Hoy mi presente, por suerte, supera al futuro que me imaginaba de pibe. Sin ir más lejos con este aparatito, puedo en menos de un minuto pasearme por 80 canales sin moverme de mi sillón. Que gracioso me resulta recordar aquello de levantarse a cambiar de canal. Seguro que un yanqui vago y gordo, cansado de desparramar pochoclos por la alfombra, inventó el control remoto. O estos teléfonos, que bueno bah, es más fácil decir las dos o tres cosas no hacen. Pero volviendo al sueño. Le mostraba, a ese nene, un recorrido en el mapamundi. Tengo una sensación del sueño. Mejor dicho, de una escena. Me concentraba en un recorrido. Comparaba un camino que ese nene conocía, con otro más largo. Y como en


cualquier sueño había una urgencia, una angustia latente. Tenía que apúrame a contar el viaje o a terminar el sueño, no sé. Sí recuerdo que el nene en el sueño me pedía: cambiá, cambiá de canal. Yo caminaba hacia una especie de pantalla, y volvía a sentarme. Torpemente hacia caer las cosas que estaban sobre la mesa. El nene me decía algo que no me acuerdo, o más bien algo que no alcanzaba a entender, y lo veía llorar.

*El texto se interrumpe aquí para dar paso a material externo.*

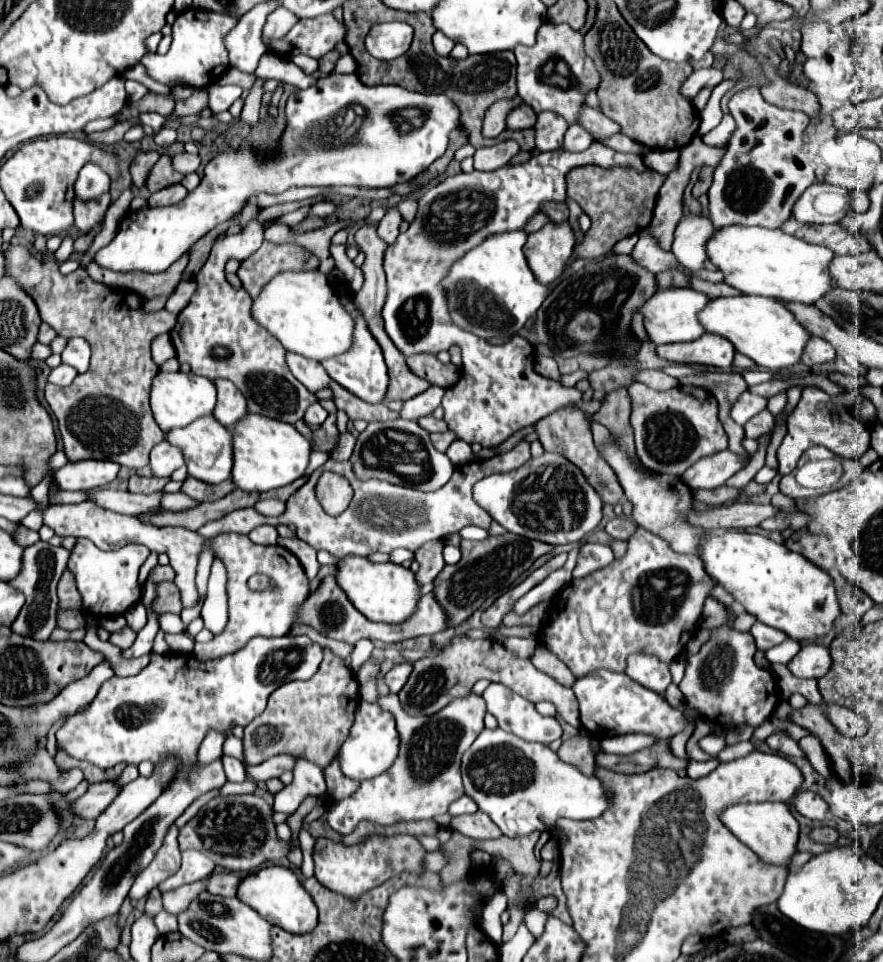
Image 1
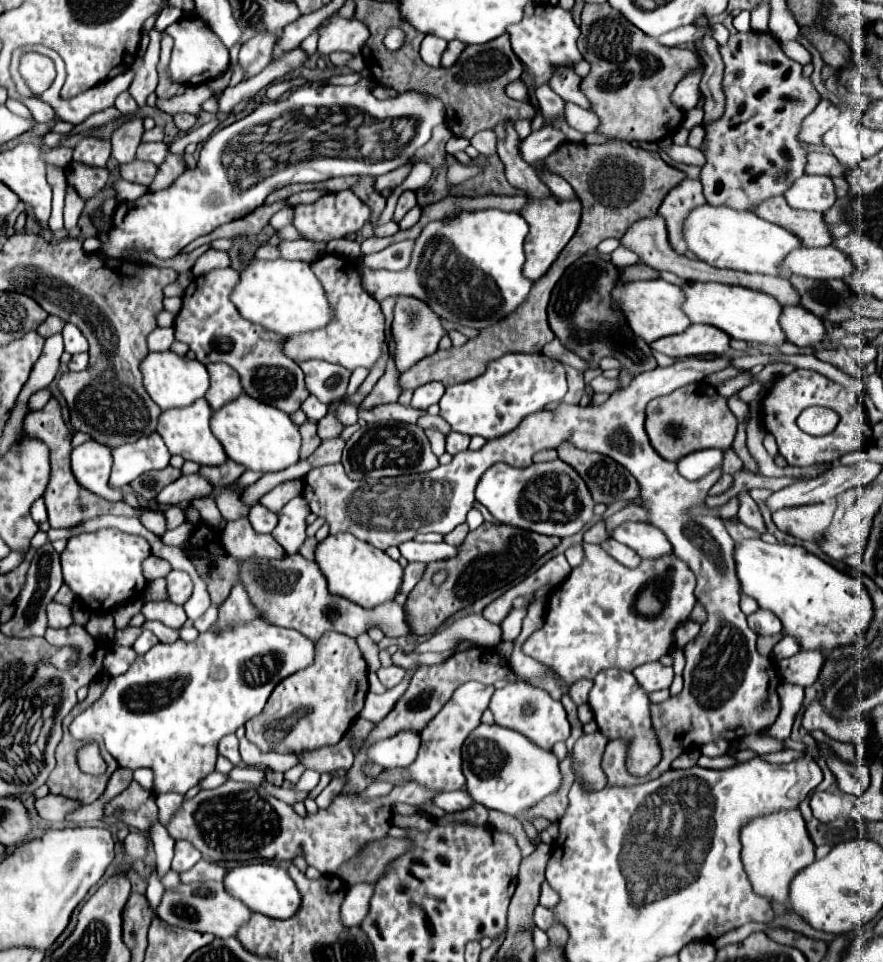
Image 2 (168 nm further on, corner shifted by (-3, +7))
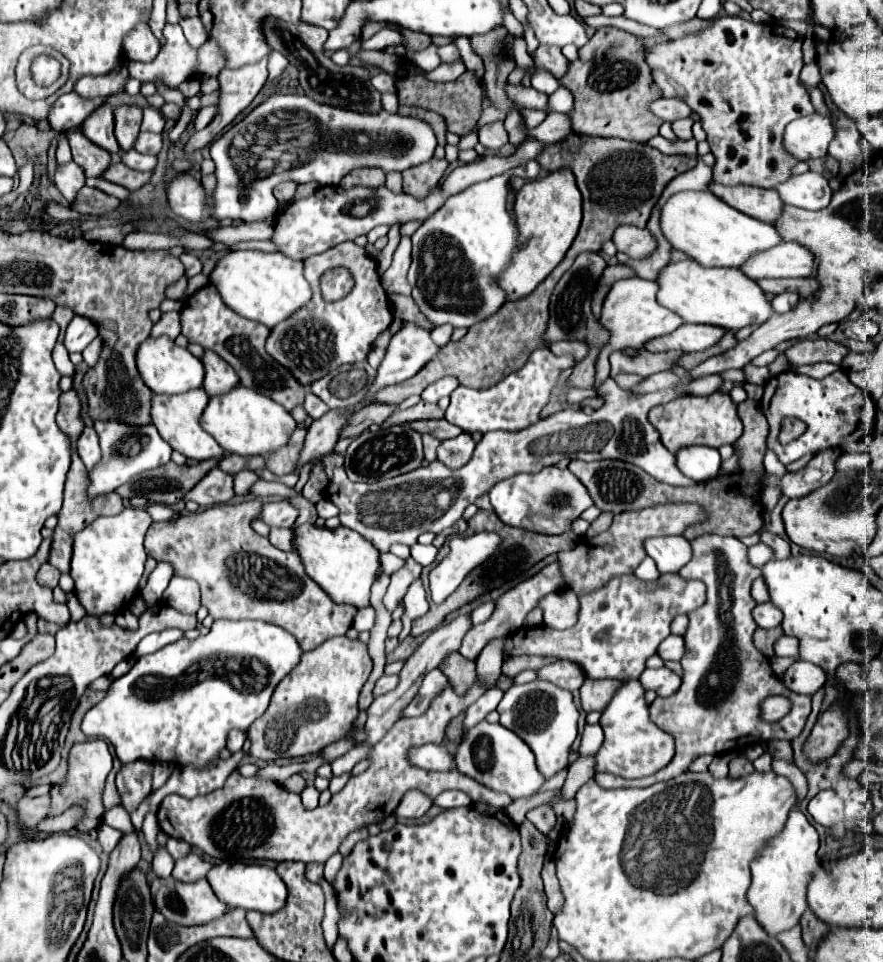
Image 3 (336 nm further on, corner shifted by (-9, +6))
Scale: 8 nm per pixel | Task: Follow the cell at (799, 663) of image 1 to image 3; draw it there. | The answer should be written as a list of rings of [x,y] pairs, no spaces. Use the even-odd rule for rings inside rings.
[[[794,661],[790,669],[784,673],[784,685],[792,689],[794,693],[802,695],[814,695],[820,687],[826,685],[826,673],[822,667],[808,663],[808,661]]]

El abuelo cambió de canal y se vino a sentar otra vez. Pobre, está medio bruto, debe ser por los años. Pero cuando quiso sentarse, empujó la mesa, y cayó muerto. Mi vainilla se rompió, y fue a parar al fondo de la taza de vascolet. A veces pienso que murió por mi culpa, porque le pedí que cambie de canal cuando estaba por empezar, El Llanero Solitario. Por lo menos me terminó de contar un viaje. Su viaje en moto cuando era joven. Yo cuando sea grande, también voy a hacer un viaje en moto.